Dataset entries

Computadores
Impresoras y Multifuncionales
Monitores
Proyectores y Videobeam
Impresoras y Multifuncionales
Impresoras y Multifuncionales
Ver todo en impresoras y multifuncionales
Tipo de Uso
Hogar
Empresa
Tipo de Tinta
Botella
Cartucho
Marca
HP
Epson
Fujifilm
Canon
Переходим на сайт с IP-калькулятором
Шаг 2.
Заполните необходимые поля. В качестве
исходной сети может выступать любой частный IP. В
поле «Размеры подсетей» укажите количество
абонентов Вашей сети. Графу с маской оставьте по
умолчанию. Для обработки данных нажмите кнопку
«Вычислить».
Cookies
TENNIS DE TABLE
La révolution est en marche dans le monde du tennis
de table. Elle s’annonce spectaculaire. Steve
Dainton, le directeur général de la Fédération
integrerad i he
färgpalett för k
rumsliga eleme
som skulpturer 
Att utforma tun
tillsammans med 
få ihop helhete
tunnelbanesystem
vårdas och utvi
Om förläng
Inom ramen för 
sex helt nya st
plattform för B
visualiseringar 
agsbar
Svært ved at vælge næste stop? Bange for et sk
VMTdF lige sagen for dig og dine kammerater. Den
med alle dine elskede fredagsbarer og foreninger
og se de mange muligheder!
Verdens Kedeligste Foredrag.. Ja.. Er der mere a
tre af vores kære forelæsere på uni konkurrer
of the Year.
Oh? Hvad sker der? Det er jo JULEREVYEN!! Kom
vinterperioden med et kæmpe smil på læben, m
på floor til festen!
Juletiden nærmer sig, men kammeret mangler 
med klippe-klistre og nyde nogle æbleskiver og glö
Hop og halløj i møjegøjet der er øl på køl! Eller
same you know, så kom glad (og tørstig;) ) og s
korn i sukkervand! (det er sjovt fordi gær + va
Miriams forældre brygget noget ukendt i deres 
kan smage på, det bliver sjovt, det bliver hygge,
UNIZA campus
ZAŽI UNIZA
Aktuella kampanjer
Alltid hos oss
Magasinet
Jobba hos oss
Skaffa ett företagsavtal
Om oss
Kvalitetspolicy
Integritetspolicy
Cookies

== What needs to be done ==
An exact retyping of every line in the records is needed.

== Your response ==
Computadores
Impresoras y Multifuncionales
Monitores
Proyectores y Videobeam
Impresoras y Multifuncionales
Impresoras y Multifuncionales
Ver todo en impresoras y multifuncionales
Tipo de Uso
Hogar
Empresa
Tipo de Tinta
Botella
Cartucho
Marca
HP
Epson
Fujifilm
Canon
Переходим на сайт с IP-калькулятором
Шаг 2.
Заполните необходимые поля. В качестве
исходной сети может выступать любой частный IP. В
поле «Размеры подсетей» укажите количество
абонентов Вашей сети. Графу с маской оставьте по
умолчанию. Для обработки данных нажмите кнопку
«Вычислить».
Cookies
TENNIS DE TABLE
La révolution est en marche dans le monde du tennis
de table. Elle s’annonce spectaculaire. Steve
Dainton, le directeur général de la Fédération
integrerad i he
färgpalett för k
rumsliga eleme
som skulpturer 
Att utforma tun
tillsammans med 
få ihop helhete
tunnelbanesystem
vårdas och utvi
Om förläng
Inom ramen för 
sex helt nya st
plattform för B
visualiseringar 
agsbar
Svært ved at vælge næste stop? Bange for et sk
VMTdF lige sagen for dig og dine kammerater. Den
med alle dine elskede fredagsbarer og foreninger
og se de mange muligheder!
Verdens Kedeligste Foredrag.. Ja.. Er der mere a
tre af vores kære forelæsere på uni konkurrer
of the Year.
Oh? Hvad sker der? Det er jo JULEREVYEN!! Kom
vinterperioden med et kæmpe smil på læben, m
på floor til festen!
Juletiden nærmer sig, men kammeret mangler 
med klippe-klistre og nyde nogle æbleskiver og glö
Hop og halløj i møjegøjet der er øl på køl! Eller
same you know, så kom glad (og tørstig;) ) og s
korn i sukkervand! (det er sjovt fordi gær + va
Miriams forældre brygget noget ukendt i deres 
kan smage på, det bliver sjovt, det bliver hygge,
UNIZA campus
ZAŽI UNIZA
Aktuella kampanjer
Alltid hos oss
Magasinet
Jobba hos oss
Skaffa ett företagsavtal
Om oss
Kvalitetspolicy
Integritetspolicy
Cookies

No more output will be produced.